Top artists, all time

1yetep2,070 plays
2Big Sean1,345 plays
3ILLENIUM1,189 plays
4Pritam1,181 plays
5Arijit Singh1,160 plays

What the data showed

Theme distribution histogram
Radar of theme share across 2024 plays. Romantic dominates at 28.9%, nearly double the next closest theme (Empowered at 17.4%).
Theme × energy chart
Themes ranked by average audio energy. Euphoric and Empowered sit at the top; Peaceful at the bottom.
Skip count by theme
Skip rate by theme. Romantic songs get skipped the most in absolute numbers, but they also get played the most.
SHAP feature importance
SHAP values from the XGBoost skip predictor.

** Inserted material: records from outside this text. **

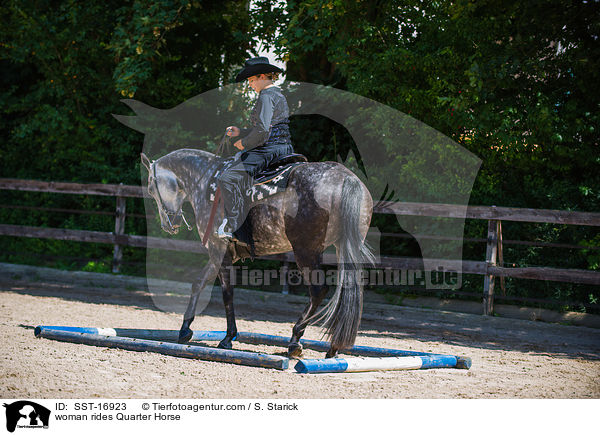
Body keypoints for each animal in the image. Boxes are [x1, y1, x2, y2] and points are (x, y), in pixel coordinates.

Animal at [142, 148, 372, 360]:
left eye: (151, 188)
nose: (169, 225)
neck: (206, 180)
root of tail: (347, 178)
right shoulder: (224, 254)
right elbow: (199, 283)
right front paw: (186, 329)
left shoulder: (219, 250)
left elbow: (226, 292)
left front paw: (226, 338)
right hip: (343, 247)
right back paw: (333, 348)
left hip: (305, 251)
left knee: (318, 290)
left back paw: (295, 341)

Daily average energy and language (is_english) are the dominant drivers.

MODEL RESULT

Can you predict a skip?

Short answer: kind of. An RF + XGBoost soft-voting ensemble lands around 70–75% accuracy without data leakage. The two features that matter most are daily average energy (your mood that day) and whether the song is in English. Genre alone is basically useless. Including ms_played inflates accuracy to 92%, but that's cheating since play-time is downstream of the skip decision itself.

TRY IT ON YOUR OWN DATA

Get your Spotify history

  1. 1.Go to spotify.com/account/privacy → request your Extended Streaming History (takes a few days).
  2. 2.Drop the JSON files into the notebook and run it top to bottom.
  3. 3.The 2024 enrichment (energy / theme / language) requires a separate audio-features API call. Details in the notebook.